Associate Professor Scott Gratson presented to his Communication and Public Life class this semester the concept of the album amicorum, a combination of a social media, a yearbook and a bucket list that was first popularized by 15th century university students in central Europe.
Twenty-two groups of students have created a modern version of the album amicorum for Temple. In it, they showcased 30 things Owls should know to get the most out of their first year at the university. Gratson says the possibilities were endless: Homecoming, Temple Theaters performances, gallery exhibits, sporting events or scholastic endeavors.
With “Ode to Joy” filling the class’s lecture hall in its final meeting of the semeter, Gratson announced the choice for the best album, created by Team Wooo. The winning team will be treated to a meal at Le Bec Fin next semester.
“What we wanted to do is show that people come through Temple a lot and that we’re all connected to Temple,” says Team Wooo member Peter Ellinas, a sophomore Communication Studies major. “We left a couple of pages at the end empty so that new students could put their memories in it.”

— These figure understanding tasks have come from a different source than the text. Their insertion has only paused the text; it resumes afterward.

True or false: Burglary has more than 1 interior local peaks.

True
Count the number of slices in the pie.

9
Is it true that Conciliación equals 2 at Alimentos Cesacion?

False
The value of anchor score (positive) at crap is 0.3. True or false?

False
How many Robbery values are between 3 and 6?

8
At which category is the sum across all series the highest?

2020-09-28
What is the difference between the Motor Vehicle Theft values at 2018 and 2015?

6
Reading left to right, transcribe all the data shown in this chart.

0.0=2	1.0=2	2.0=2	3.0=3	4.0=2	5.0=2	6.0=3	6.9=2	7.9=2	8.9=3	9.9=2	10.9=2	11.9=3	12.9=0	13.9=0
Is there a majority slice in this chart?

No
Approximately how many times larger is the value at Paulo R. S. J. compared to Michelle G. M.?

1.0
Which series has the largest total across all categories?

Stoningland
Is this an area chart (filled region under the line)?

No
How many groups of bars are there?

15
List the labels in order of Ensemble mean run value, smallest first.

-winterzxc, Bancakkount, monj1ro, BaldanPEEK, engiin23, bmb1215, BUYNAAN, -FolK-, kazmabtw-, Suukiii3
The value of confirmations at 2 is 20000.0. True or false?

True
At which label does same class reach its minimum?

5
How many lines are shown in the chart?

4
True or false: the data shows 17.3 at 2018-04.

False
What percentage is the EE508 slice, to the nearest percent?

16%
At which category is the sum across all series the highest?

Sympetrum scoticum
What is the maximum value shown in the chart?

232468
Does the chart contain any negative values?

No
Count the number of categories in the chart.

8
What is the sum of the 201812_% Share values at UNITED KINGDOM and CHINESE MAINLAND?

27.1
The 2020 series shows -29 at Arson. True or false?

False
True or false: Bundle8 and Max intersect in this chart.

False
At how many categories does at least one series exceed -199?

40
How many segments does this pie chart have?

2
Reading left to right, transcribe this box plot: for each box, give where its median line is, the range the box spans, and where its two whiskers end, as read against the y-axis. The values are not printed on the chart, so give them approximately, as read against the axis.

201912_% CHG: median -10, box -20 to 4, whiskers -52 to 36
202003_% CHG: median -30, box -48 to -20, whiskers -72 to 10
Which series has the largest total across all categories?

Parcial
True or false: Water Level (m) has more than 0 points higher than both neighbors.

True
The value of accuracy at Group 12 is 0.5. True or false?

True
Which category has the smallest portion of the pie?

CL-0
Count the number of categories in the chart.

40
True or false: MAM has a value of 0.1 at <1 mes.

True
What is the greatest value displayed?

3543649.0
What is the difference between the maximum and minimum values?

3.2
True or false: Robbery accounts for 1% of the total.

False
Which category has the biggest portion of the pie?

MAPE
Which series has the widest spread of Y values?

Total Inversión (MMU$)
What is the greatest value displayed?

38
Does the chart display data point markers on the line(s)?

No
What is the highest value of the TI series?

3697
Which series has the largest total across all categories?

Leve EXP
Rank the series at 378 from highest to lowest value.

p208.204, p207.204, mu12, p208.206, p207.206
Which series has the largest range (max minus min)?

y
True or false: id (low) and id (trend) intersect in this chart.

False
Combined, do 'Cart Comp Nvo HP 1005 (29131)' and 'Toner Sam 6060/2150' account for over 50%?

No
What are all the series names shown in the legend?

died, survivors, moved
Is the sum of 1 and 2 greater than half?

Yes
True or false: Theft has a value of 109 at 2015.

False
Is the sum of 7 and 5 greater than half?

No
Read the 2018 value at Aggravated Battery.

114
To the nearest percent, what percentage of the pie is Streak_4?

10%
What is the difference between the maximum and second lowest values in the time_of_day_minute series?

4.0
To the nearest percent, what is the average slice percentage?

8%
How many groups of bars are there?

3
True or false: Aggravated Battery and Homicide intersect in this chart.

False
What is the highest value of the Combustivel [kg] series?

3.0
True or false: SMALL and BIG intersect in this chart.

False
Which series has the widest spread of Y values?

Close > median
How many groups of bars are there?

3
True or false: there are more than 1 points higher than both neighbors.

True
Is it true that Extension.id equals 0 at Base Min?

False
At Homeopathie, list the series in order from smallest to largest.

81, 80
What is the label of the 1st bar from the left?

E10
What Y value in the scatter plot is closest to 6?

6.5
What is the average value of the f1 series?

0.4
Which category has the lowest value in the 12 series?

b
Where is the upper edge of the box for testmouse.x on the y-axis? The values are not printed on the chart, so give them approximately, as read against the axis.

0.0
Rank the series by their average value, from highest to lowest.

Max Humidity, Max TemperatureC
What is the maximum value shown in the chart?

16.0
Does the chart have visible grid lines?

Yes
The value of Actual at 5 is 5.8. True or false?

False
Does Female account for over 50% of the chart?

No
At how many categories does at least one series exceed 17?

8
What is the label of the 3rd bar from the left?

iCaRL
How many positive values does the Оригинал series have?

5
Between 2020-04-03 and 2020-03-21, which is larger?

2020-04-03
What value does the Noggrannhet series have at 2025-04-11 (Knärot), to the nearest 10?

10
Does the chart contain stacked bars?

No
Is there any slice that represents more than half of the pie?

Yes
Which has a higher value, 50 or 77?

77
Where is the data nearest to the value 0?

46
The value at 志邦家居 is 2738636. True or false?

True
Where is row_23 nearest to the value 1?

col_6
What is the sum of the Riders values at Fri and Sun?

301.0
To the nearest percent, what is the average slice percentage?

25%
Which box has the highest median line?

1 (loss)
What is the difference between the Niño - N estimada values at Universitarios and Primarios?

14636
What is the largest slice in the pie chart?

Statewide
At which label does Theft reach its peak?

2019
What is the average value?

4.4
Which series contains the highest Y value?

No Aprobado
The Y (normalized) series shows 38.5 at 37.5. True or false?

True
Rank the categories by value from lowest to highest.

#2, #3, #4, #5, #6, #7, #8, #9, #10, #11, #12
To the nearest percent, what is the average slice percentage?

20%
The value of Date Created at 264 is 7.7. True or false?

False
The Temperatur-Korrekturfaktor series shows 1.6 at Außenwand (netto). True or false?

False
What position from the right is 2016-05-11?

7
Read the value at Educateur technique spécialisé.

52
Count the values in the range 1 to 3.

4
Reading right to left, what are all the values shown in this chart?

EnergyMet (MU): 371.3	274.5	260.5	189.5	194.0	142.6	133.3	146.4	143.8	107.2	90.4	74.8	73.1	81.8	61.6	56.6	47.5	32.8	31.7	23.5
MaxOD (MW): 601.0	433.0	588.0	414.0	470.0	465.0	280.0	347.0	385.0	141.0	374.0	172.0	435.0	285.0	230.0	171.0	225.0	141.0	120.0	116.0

The album describes how to maneuver through the financial aid process and the best places to hang out on campus, including under the bell tower.
photos by Daniel Pelligrine
Another group of students centered their album’s content around success, and titled it “Shifting Gears.” Janice Durrant, a freshman communication studies major, says it offers a glimpse into life at Temple from a student’s perspective.
“College is going to be hard,” she says. “What we have done is create a tool that allows students to help themselves.”
Their book guides new Temple students through their experience with an explanation on how public transportation works, tips on campus safety, how to ace an interview and where to seek out disability assistance. They tried their best to make the book applicable to as many students as possible.
“Success is not a formula that fits all people in the same way,” says Sam Knaub, CMST, a sophomore.
Gratson says one of the goals an album amicorum is to drive the user to experience what is in the book first-hand and to network with people there. Each entry in the books offers space for someone who the owner meets at an event to sign, an introduction to the importance of networking.
The “Shifting Gears” group says they discovered more about Temple and Philadelphia through this project. They met several times in the TECH Center’s breakout rooms, which offer space for groups to work collaboratively, a resource of which none of them were previously aware. And freshman strategic communication major Hanna Schoenleber says that she will be making an effort to experience more of the city’s museums.
Each group was to create a physical book, and had the option of supplementing it with an on-line version.
Components of some of the class’s top projects may be used in Temple’s Living Learning Communities, residential communities of Temple students and faculty with a shared passion for learning, as part of its orientation for new students.